GIVEN REQUEST – Rewrite the data from the line with "common name: Loggerhead shrike" to the line with "scientific name: Antheraea polyphemus", substituting "binomial name" for "scientific name" and leaving everything else unchanged.

MATERIAL TO PROCESS –
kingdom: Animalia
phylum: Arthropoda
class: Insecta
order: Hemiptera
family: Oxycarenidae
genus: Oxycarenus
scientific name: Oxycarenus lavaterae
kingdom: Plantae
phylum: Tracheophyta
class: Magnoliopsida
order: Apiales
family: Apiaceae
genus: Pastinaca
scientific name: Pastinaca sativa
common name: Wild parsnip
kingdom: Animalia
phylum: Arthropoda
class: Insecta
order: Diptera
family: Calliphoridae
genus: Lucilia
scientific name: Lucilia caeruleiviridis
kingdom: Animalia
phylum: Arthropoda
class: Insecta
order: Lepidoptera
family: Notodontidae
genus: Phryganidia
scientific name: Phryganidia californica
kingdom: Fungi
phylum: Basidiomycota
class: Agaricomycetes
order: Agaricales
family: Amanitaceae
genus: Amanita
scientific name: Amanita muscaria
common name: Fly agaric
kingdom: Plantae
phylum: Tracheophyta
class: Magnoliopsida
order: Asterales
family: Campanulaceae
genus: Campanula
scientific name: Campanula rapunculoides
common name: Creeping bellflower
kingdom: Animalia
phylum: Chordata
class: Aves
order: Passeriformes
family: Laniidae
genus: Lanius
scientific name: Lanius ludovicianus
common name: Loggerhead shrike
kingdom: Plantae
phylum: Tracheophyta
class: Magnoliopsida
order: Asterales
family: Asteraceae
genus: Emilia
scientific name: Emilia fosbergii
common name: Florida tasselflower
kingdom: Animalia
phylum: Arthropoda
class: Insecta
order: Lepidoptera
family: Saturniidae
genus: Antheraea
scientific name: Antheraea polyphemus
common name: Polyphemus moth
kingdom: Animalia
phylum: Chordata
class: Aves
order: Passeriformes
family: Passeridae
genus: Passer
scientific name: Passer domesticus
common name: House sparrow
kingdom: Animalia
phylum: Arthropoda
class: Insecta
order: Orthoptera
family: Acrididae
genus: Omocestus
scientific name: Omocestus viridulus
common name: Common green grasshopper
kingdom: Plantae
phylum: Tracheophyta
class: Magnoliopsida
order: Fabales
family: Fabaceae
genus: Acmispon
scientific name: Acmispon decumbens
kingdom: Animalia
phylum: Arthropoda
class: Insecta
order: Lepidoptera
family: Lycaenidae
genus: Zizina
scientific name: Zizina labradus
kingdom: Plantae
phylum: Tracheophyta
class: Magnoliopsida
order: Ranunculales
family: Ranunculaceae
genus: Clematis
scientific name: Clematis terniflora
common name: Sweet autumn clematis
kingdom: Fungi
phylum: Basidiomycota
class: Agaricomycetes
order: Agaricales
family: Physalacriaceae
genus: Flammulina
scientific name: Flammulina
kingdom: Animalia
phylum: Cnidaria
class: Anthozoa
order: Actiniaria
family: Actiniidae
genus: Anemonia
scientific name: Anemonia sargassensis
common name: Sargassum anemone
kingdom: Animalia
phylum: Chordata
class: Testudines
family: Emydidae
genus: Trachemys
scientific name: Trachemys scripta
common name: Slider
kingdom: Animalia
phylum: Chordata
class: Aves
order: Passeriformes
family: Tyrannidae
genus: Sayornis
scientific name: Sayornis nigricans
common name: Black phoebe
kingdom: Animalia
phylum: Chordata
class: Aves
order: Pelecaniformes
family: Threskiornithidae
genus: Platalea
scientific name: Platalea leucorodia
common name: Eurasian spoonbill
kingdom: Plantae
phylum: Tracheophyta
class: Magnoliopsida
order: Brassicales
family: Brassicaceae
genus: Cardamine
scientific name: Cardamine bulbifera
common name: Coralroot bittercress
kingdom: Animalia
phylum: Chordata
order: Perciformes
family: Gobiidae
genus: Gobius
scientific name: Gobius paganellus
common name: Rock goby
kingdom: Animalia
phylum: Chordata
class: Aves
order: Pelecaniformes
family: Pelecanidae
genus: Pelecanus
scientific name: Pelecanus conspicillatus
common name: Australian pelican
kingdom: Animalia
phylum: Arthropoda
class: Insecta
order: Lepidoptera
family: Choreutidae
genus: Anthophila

SOLUTION FOR THIS EXERCISE –
common name: Loggerhead shrike
kingdom: Plantae
phylum: Tracheophyta
class: Magnoliopsida
order: Asterales
family: Asteraceae
genus: Emilia
binomial name: Emilia fosbergii
common name: Florida tasselflower
kingdom: Animalia
phylum: Arthropoda
class: Insecta
order: Lepidoptera
family: Saturniidae
genus: Antheraea
binomial name: Antheraea polyphemus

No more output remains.